The Muslim Rights Concern (MURIC), Muslim Lawyers’ Association of Nigeria, Federation of Muslim Women’s Associations in Nigeria (FOMWAN), Al-Mu`minaat (The Believing Women Organisation), Social Advocacy Project (SAP), Muslim Student’s Lawyer Association and Igbo Muslims have called on Nigeria Law School and other authorities to desist from action capable of militarizing religious and ethnic groups in the country and allow Firdaus Amasa Abdulsalam to be called to bar.

The group urged the Nigeria National Assembly to intervene in to the matter, set a judicial inquiry on the circumstances surrounding the molestation of Muslim students who were forced to remove their Hijab on the fateful day and general reform of the Nigerian Law School, reviewing code of dressing in the Nigerian Law Schools affecting the manifestation of religious beliefs.

Director of MURIC, Professor Ishaq Akintola during a press conference, called on Nigerians to stand for justice regardless of ethnic or religious background.
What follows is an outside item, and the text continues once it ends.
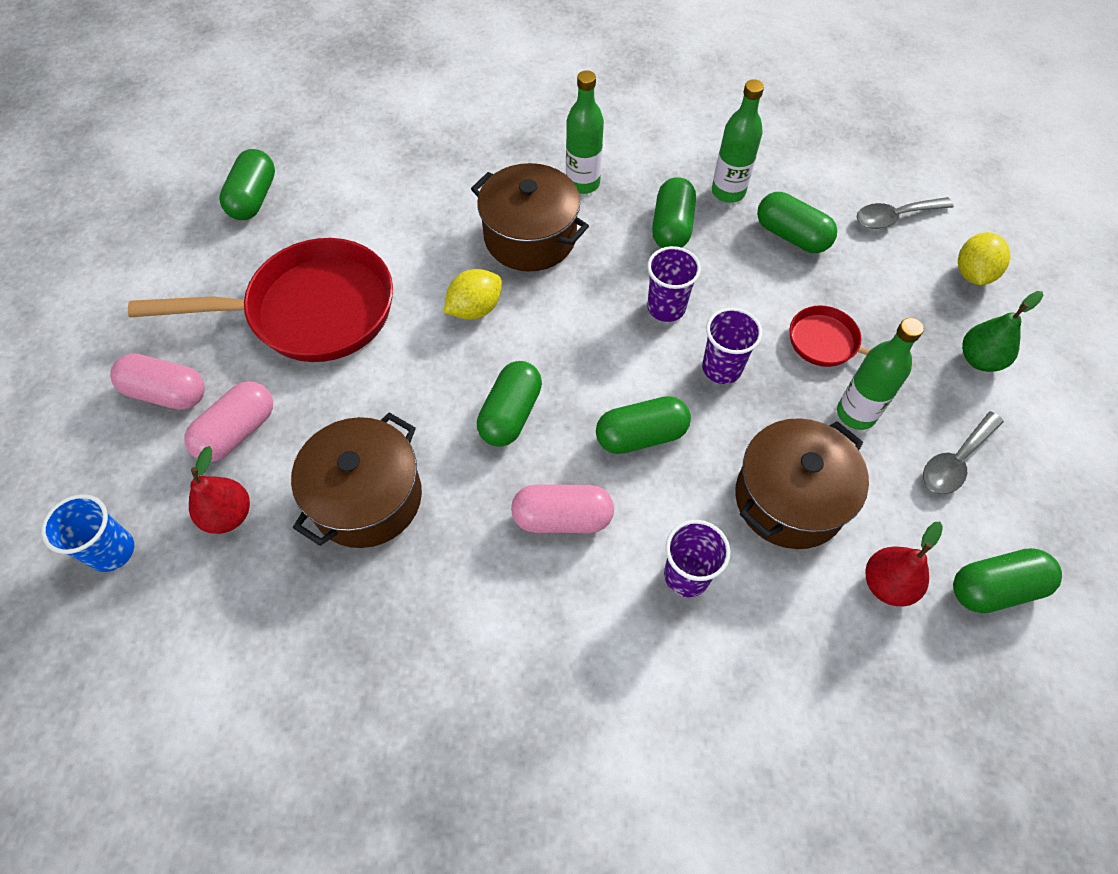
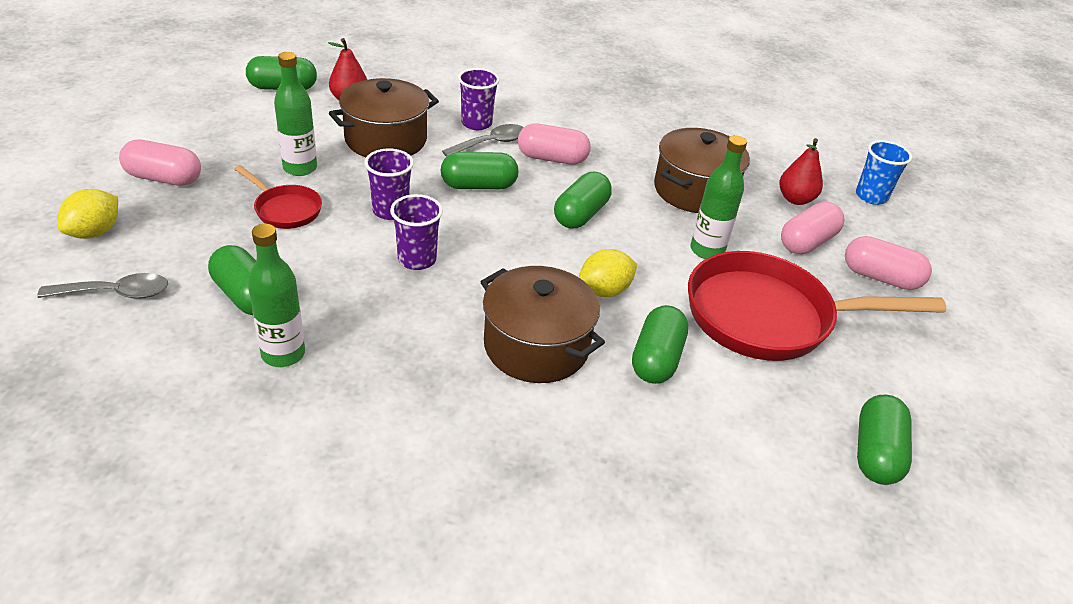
camera: 175 degrees left, 20 degrees down
(583, 183) = (456, 397): green bottle -> green bottle (707, 250)
(671, 227) = (373, 328): green capsule -> green capsule (656, 359)
(955, 461) = (249, 135): grey spoon -> grey spoon (491, 143)
(980, 359) = (164, 178): green pear -> pink capsule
“This hijab saga must be seen beyond religion. It is about human rights. A helpless lady has stood her ground to protect her dignity and for this bold action she has been denied her right to be called to bar. This is what she has toiled for all her life. Her university found her worthy in learning and in character only for the Law School to adopt a yardstick unknown to law to deny her call to bar. It is therefore a battle between convention and constitutionalism. The latter cannot win by any standard. Not when men of conscience and principles still exist in this country. If it is tradition, it must first bow to the course of law.”

The Lagos State University Don wondered why it so difficult for agency of government to accommodate Muslim women’s willingness to follow Allah’s injunction, whereas Western countries like Britain, Canada and the United States have designed uniforms with hijab for their female Muslim police, soldiers, students, Nigeria has failed to borrow a leaf from those advanced countries on a matter which does not cost one kobo, neither does it require technology. All it needs is the will to live together, to tolerate and accommodate each other.

All we have been asking for is that Muslims should be fully integrated into the Nigerian society, he said

MURIC described the action of Nigeria Law School as deplorable and preposterous. “The law school ill treatment of Muslims would not have been exposed if firdaus Amasa had succumbed to intimidation like other Muslims had done in the past because it has come to public knowledge that this has always been the practice in the law school every year”.

He condemned the discriminatory action saying if the Law School has rules which make the wearing of hijab an offence for a female Muslim graduate of law to be called to bar, then the Law School has erred.

“It has made it impossible for female Muslims to practice and to manifest their faith. The Law School has infringed upon Allah-given fundamental human rights of Muslim female students. Our stand here is that whoever persecutes one Nigerian Muslim, whether male or female, has persecuted all Nigerian Muslims”

He called on patriotic Nigerians and progressive groups, feminine liberation groups in the country to step into the matters. The National Assembly (NASS) and the National Human Rights Commission (NHRC) and the National Human Rights Commission (NHRC) to investigate the circumstances surrounding the dehumanization of female Muslim hijabites.